The stock plunged 9.1% to $57.44 on Thursday after the payments-technology company reported better-than-expected fourth-quarter earnings but said it expects to post adjusted earnings in 2024 roughly in line with profit of $5.10 in 2023. Analysts had been calling for 2024 earnings of $5.51 a share, according to FactSet.
Coming into the session, PayPal stock had dropped 19% over the past 12 months, compared with a 22% gain for the
S&P 500.
The earnings report follows the announcement last week that the company would be laying off 9% of its workforce to cut costs. PayPal offers payment services to businesses and consumers, but it faces stiff competition from
Apple
and
Alphabet’s
Google unit, both of which offer their own payment platforms.
Analysts at J.P. Morgan led by Tien-tsin Huang lowered their price target on PayPal to $70 from $75, while maintaining an Overweight rating on the shares. They now see 2024 transaction growth of just 0.5%, compared with a previous estimate of 2.8%.
“Management set a low bar,” they said in a note. “We expect pressure on the stock as estimates come down, but appreciate that management is clearing the year for upside as strategic priorities are enacted.”
Susquehanna analysts led by James Friedman said they now see 2024 payments growth at 7.4% versus a previous estimate of 8.1%. They now expect adjusted earnings per share of $5.10, down from their previous call of $5.26. Susquehanna rates the stock at Neutral with a $65 price target.
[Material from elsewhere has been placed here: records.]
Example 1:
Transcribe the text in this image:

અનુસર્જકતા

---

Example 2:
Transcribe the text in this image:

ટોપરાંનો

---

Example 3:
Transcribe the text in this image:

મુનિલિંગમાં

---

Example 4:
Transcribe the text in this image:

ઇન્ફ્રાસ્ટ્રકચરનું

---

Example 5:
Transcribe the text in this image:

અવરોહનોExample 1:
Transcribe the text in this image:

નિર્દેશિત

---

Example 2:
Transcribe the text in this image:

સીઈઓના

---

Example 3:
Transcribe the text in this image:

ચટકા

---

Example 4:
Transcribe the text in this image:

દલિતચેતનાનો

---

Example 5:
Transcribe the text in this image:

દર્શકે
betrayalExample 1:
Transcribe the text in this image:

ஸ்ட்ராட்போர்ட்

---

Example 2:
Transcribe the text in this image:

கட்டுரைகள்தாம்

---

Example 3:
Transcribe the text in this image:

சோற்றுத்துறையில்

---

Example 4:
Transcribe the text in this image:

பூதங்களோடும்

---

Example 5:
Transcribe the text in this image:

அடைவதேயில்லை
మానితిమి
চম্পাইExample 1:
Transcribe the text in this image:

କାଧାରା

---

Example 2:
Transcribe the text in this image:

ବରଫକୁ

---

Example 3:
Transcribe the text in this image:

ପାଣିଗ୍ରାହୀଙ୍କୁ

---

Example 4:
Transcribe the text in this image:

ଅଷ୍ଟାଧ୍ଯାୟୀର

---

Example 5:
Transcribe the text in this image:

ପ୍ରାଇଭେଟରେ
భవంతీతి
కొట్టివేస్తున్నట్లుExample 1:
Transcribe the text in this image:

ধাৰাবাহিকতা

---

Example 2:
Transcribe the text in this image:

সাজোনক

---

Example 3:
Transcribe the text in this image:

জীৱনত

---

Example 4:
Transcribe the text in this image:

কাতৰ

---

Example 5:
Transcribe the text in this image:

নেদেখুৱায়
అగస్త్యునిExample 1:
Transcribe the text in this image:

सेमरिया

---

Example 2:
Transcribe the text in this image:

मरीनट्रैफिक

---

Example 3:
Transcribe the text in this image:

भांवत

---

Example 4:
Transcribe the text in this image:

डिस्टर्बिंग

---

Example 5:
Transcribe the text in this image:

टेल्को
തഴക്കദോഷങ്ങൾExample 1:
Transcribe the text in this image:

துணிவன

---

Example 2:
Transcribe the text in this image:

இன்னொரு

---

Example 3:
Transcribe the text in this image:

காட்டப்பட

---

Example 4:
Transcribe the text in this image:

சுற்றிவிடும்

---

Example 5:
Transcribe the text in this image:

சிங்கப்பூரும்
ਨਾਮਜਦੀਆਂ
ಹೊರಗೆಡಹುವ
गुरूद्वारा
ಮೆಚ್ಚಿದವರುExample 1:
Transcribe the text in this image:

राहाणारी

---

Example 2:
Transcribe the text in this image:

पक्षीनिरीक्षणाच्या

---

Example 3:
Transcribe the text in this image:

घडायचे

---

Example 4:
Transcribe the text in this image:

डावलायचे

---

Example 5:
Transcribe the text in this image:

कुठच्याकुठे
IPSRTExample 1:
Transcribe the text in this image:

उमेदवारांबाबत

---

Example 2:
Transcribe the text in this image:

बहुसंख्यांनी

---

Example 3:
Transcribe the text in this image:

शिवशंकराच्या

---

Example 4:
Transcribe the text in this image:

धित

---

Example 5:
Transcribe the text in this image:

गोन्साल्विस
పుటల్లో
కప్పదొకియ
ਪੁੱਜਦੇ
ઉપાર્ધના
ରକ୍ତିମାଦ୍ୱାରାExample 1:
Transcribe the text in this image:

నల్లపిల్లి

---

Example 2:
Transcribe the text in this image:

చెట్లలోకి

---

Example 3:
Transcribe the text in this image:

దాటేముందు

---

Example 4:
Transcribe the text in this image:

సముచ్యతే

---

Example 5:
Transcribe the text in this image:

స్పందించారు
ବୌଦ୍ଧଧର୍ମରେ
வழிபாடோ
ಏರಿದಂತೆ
Seaport analyst Jeff Cantwell wrote that the recently announced cost savings “feel incomplete to us.”
“All this chaos is leaving us with a deeper appreciation for Tom Cruise, as PayPal increasingly looks to us like ‘Mission: Impossible’—but potentially, without the usual uplifting ending seen in those movies,” Cantwell wrote in a note. He has a Neutral rating on the stock.
Others were more upbeat. Citi analysts wrote, “We are taking advantage of the near-term volatility, but beyond that, the attractive valuation and persistent market-relevance of the PayPal flywheel keep us interested.” They rate PayPal stock at Buy with a $73 target price.
Wedbush is also optimistic for the shares, with a Buy rating and price target of $85. “While guidance isn’t ideal, we were encouraged by some of the actions already undertaken by management,” they said.
The Truist team led by Andrew Jeffrey also rates the shares at Buy, with a $70 price target. “We continue to believe that the company occupies an enviable e-commerce position,” they wrote.